(Collected data entries)
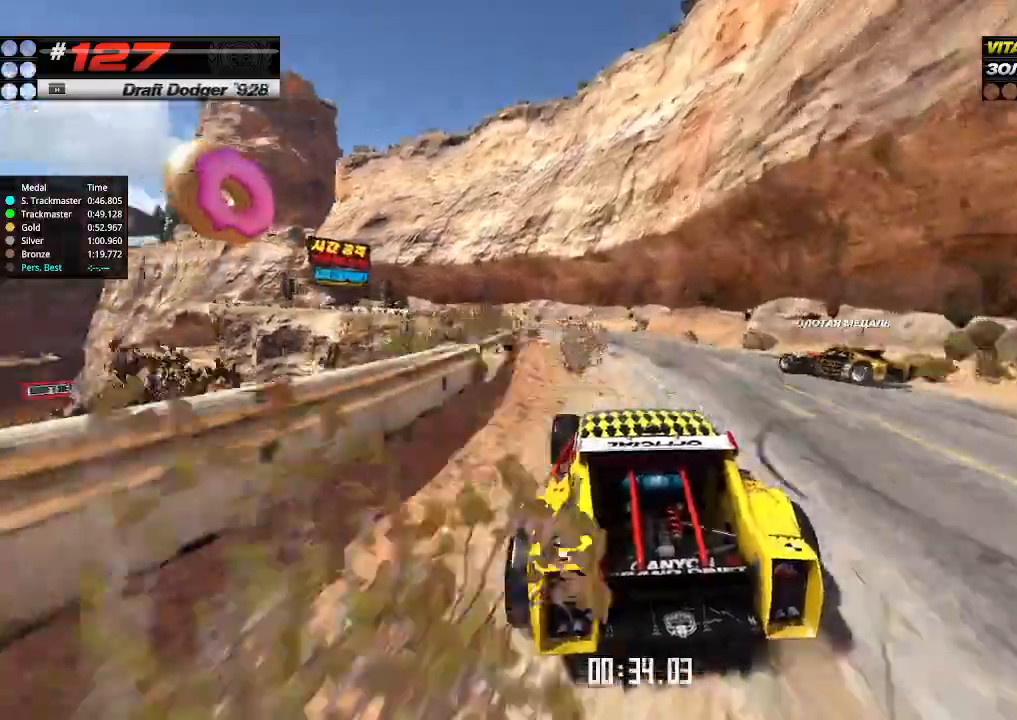
{"keys": ["up"], "events": [[67, "left", "down"], [167, "left", "up"], [267, "left", "down"], [434, "left", "up"]]}
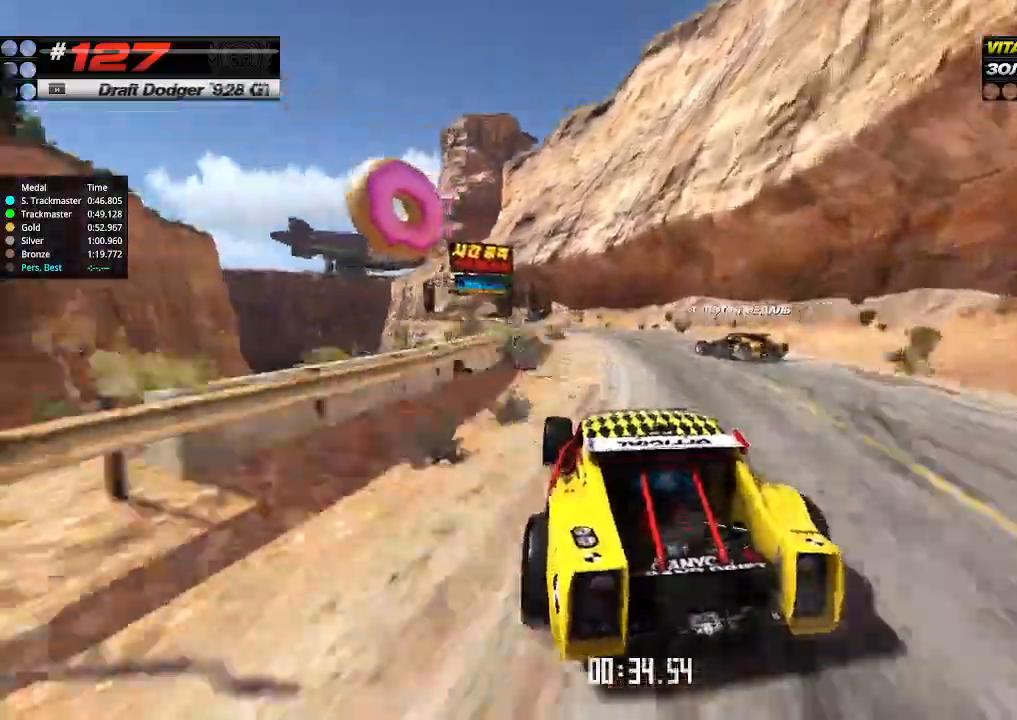
{"keys": ["up"], "events": [[267, "right", "down"], [300, "right", "up"]]}
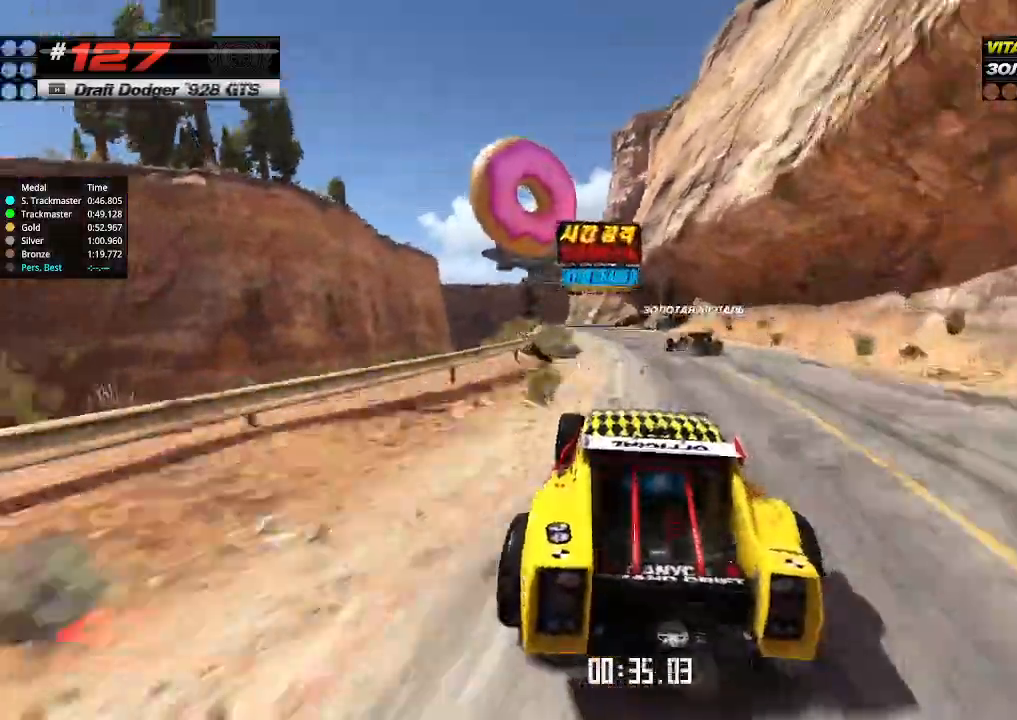
{"keys": ["up"], "events": []}
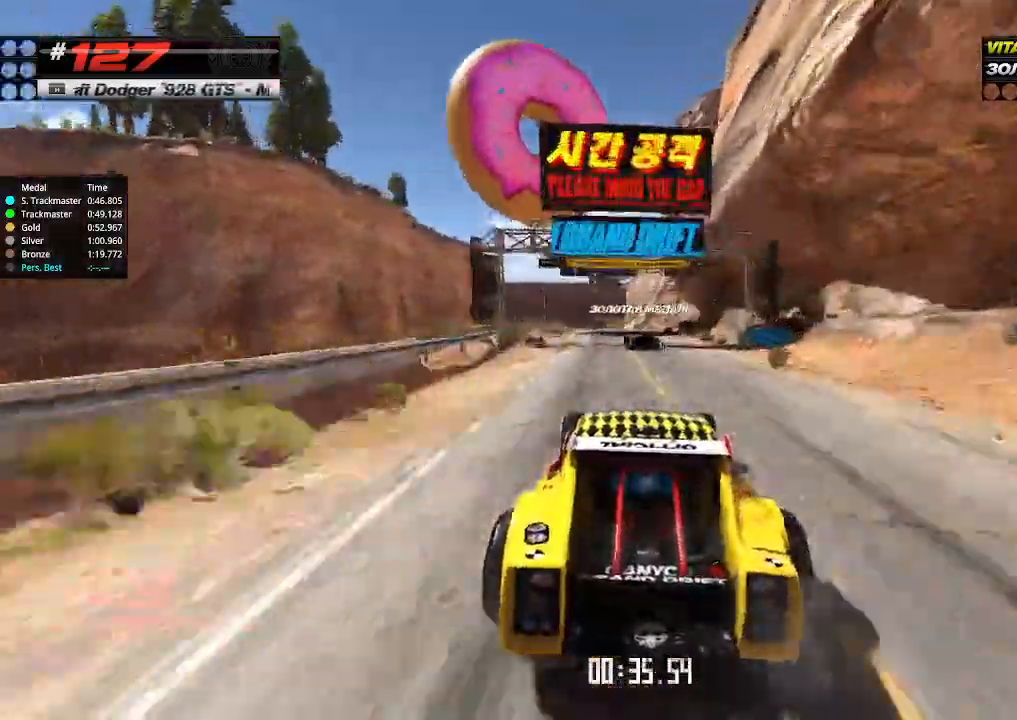
{"keys": ["up"], "events": []}
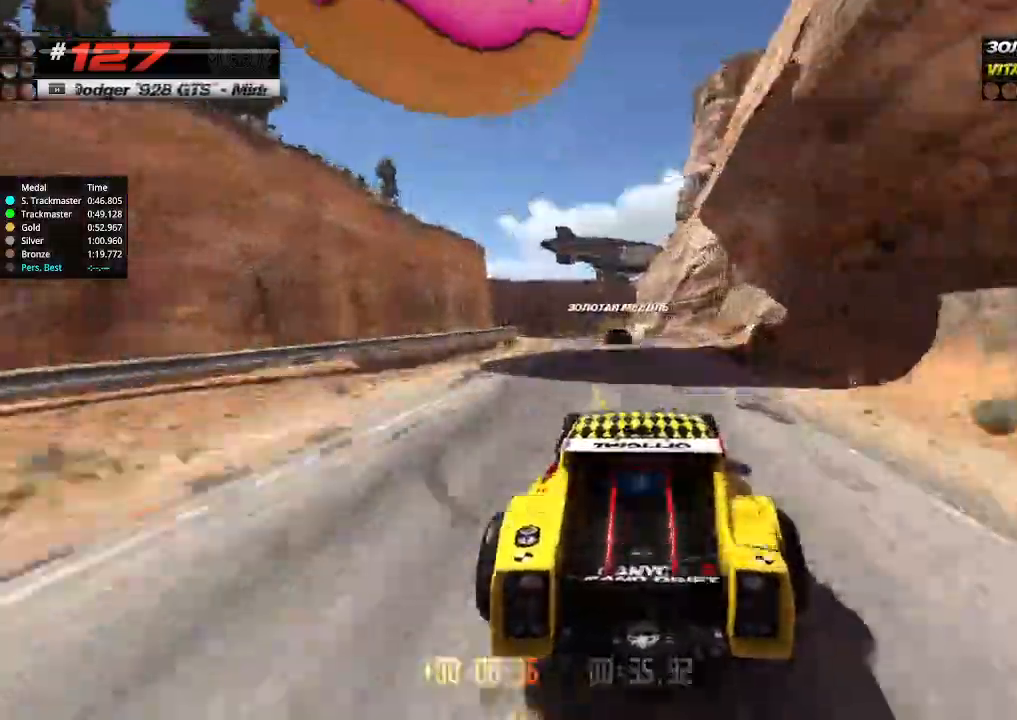
{"keys": ["left", "up"], "events": [[300, "right", "down"], [334, "right", "up"], [500, "left", "down"]]}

## Task prompt
Your job is to repeat the data exactly, leaving each picture out.

## Result
{"keys": ["up"], "events": [[67, "left", "down"], [167, "left", "up"], [267, "left", "down"], [434, "left", "up"]]}
{"keys": ["up"], "events": [[267, "right", "down"], [300, "right", "up"]]}
{"keys": ["up"], "events": []}
{"keys": ["up"], "events": []}
{"keys": ["left", "up"], "events": [[300, "right", "down"], [334, "right", "up"], [500, "left", "down"]]}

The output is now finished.